Uma das musas do cinema, a húngara Zsa Zsa Gabor ganhou fama também pelo estilo de vida luxuoso

00:00 · 04.03.2017 por José Augusto Lopes - Especial para o Gente

No apogeu dos filmes produzidos em Hollywood, várias atrizes se destacaram, por suas características especiais, no universo da Sétima Arte. A beleza clássica funcionou como passaporte para a fama em relação às fascinantes Ava Gardner, Elizabeth Taylor e Rita Hayworth, enquanto a elegância projetou as carreiras de ícones como Lauren Bacall e Loretta Young. As menos dotadas de dotes físicos, em relação aos padrões estéticos vigentes na época, venceram pela força de seu talento artístico, entre elas Bette Davis e Katharine Hepburn, as quais seriam uma espécie de Meryl Streep dos dias presentes.

Mas havia um predicado muito especial, que realçava à primeira vista e fazia com que todos os olhares se concentrassem de imediato nas privilegiadas que o detinham: era o glamour, um "algo mais" de sensualidade e sedução que a plateia masculina sobrepunha a todas as demais qualidades. Nesse item, uma atriz foi imbatível: a húngara Zsa Zsa Gabor. Embora nunca se tenha feito uma estrela de primeira grandeza, foi a primeira a associar o moderno conceito de "celebridade" à carreira de atriz, confessando preferir brilhar nas passarelas sociais do que nos filmes em que atuava. Há quem a considere, inclusive, uma precursora de Kim Kardashian.

Humor

Nascida em 1917, foi Miss Hungria 1936, casou nove vezes, viveu 99 anos e estreou no cinema norte-americano aos 35 anos, interpretado a musa inspiradora do pintor francês Toulouse-Lautrec, este vivido pelo ator José Ferrer, no filme de grande sucesso "Moulin Rouge". Outros sucessos se seguiram em sua carreira, entre eles "O Amor Nasceu em Paris", "Lili", "História de Três Amores" e "A Marca da Maldade". Suas duas irmãs, Magda e Eva, também tentaram fazer carreira no cinema, mas com rarefeita receptividade.

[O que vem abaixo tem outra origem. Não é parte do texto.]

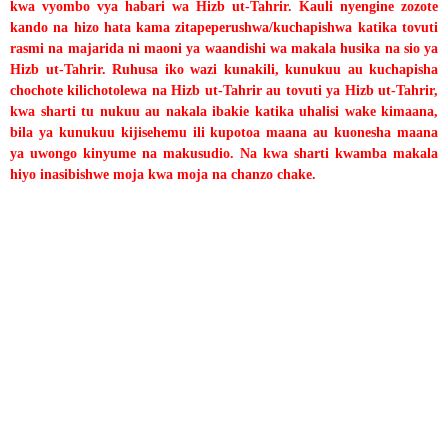
kwa vyombo vya habari wa Hizb ut-Tahrir. Kauli nyengine zozote
kando na hizo hata kama zitapeperushwa/kuchapishwa katika tovuti
rasmi na majarida ni maoni ya waandishi wa makala husika na sio ya
Hizb ut-Tahrir. Ruhusa iko wazi kunakili, kunukuu au kuchapisha
chochote kilichotolewa na Hizb ut-Tahrir au tovuti ya Hizb ut-Tahrir,
kwa sharti tu nukuu au nakala ibakie katika uhalisi wake kimaana,
bila ya kunukuu kijisehemu ili kupotoa maana au kuonesha maana
ya uwongo kinyume na makusudio. Na kwa sharti kwamba makala
hiyo inasibishwe moja kwa moja na chanzo chake.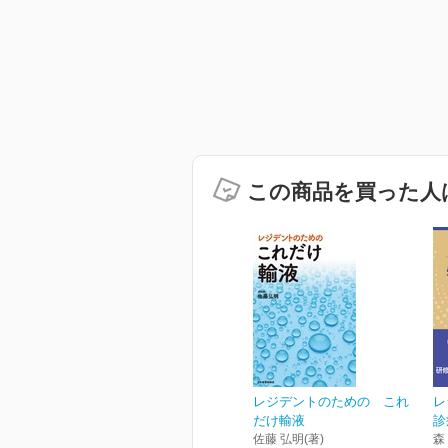
この商品を買った人
レジデントのための これ
レ
だけ輸液
診
佐藤 弘明(著)
森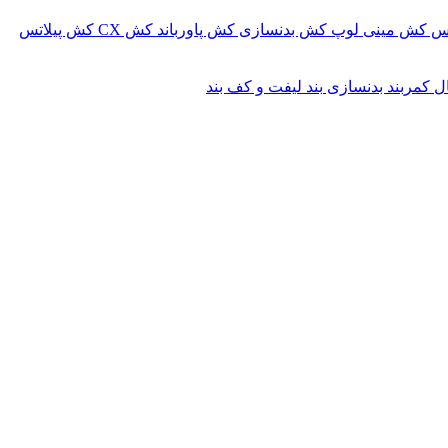
کس
کش مینی لوپ
کش بدنسازی
کش پاورباند
کش CX
کش پیلاتس
ال
کمربند بدنسازی
بند لیفت و کف بند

Zsa Zsa Gabor soube imprimir um estilo original à sua personalidade, revelando inteligência em pitadas saborosas de malicioso, ou por vezes quase cínico, senso de humor. Sempre afirmando, ironicamente, que "era famosa por ser famosa", declarou que "nunca odiei um homem o suficiente para devolver as joias que ele me presenteou".

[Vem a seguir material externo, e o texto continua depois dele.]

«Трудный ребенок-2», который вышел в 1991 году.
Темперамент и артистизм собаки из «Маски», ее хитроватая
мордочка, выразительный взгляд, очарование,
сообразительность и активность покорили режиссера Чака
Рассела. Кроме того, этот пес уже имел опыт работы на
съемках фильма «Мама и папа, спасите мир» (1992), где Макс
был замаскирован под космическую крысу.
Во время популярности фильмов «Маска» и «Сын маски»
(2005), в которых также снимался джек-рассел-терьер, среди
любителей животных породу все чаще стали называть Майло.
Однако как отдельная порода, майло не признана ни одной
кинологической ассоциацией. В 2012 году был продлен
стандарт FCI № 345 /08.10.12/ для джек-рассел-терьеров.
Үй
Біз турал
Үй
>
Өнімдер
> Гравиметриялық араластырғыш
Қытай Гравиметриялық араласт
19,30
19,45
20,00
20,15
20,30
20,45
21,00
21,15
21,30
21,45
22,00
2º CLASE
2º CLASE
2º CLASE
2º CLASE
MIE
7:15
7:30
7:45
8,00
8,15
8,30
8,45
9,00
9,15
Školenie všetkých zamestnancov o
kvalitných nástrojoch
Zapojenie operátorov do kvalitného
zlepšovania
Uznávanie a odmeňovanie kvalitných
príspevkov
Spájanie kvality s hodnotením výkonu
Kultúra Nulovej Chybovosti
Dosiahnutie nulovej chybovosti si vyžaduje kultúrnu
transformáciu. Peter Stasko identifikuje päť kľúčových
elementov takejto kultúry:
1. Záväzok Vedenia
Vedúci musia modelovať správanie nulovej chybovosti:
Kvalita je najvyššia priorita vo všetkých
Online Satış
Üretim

Dizia escolher os maridos pelo volume da conta bancária ou por causa da notoriedade. Entre outros, foi casada com Conrad Hilton, dono da famosa cadeia internacional de hotéis de luxo, e Jack Ryan, que jurava haver se inspirado nela para a criação da boneca Barbie. Por último, tinha como marido o príncipe Frederic von Alhart.

Segredo de sedução

Afirmam os amigos e contemporâneos haver sido o ator George Sanders, de "A Malvada", o homem que mais a amou. Abandonado por ela após um tumultuado relacionamento, casou posteriormente com sua irmã Magda, mas não conseguiu esquecê-la e terminou por cometer suicídio. A própria Zsa Zsa repetia que "ser amada é uma força, amar é uma fraqueza", ou ainda: "O amor pode ser uma inspiração, não uma obrigação". Uma de suas ironias mais comentadas foi ao declarar que adorava os intelectuais "porque eles sabem tudo - mas não suspeitam de nada".

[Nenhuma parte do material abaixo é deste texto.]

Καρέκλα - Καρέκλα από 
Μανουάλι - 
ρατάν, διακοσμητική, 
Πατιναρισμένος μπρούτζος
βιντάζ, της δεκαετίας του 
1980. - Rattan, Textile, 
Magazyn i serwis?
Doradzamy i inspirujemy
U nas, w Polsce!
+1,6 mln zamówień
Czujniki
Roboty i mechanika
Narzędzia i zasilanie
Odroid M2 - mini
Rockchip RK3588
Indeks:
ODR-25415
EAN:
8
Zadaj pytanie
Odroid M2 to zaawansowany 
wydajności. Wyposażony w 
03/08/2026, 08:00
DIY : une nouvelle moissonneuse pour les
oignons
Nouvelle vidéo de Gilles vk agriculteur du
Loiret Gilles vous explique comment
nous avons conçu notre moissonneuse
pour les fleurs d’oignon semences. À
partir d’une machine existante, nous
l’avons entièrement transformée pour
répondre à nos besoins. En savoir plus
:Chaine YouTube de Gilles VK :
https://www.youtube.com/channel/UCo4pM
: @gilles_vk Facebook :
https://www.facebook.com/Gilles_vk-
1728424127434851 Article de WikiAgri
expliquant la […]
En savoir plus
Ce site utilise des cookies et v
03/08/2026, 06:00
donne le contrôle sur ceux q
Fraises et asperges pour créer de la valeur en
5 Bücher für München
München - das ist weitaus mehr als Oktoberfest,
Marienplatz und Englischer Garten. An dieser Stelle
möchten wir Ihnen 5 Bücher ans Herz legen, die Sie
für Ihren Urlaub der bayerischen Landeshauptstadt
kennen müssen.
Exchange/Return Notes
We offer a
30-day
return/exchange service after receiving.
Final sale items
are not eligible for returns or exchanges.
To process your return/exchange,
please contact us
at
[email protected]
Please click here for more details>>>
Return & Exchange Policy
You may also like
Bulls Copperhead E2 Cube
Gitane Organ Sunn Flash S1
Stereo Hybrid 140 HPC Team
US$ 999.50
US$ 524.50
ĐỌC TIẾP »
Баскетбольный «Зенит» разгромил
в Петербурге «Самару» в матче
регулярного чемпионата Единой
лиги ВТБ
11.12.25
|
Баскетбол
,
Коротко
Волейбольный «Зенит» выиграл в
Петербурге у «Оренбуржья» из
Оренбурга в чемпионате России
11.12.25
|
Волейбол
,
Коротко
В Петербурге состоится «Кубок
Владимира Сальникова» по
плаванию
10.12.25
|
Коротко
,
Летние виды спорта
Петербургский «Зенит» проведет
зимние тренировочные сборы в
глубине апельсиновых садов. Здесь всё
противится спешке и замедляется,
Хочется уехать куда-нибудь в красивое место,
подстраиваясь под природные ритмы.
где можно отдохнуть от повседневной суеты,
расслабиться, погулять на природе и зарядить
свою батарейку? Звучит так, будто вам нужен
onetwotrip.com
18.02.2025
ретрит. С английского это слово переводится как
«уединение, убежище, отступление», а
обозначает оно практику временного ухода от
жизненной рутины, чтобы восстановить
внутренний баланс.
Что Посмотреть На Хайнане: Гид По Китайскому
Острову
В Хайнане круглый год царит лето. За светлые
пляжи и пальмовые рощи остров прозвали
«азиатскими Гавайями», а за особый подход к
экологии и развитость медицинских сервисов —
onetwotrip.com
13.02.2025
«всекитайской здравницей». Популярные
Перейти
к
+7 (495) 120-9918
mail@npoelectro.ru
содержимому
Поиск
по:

Em relação ao público feminino, ela, que foi amada até seu último suspiro, fez uma constatação contundente. Não era ao intenso e preservado "glamour" que se atribuía a evidência de ser tão desejada até a idade madura. Zsa Zsa Gabor assegurava: "Prestem atenção nesta regrinha fundamental: na preferência dos homens, é mais importante uma mulher ser divertida, do que bela ou inteligente".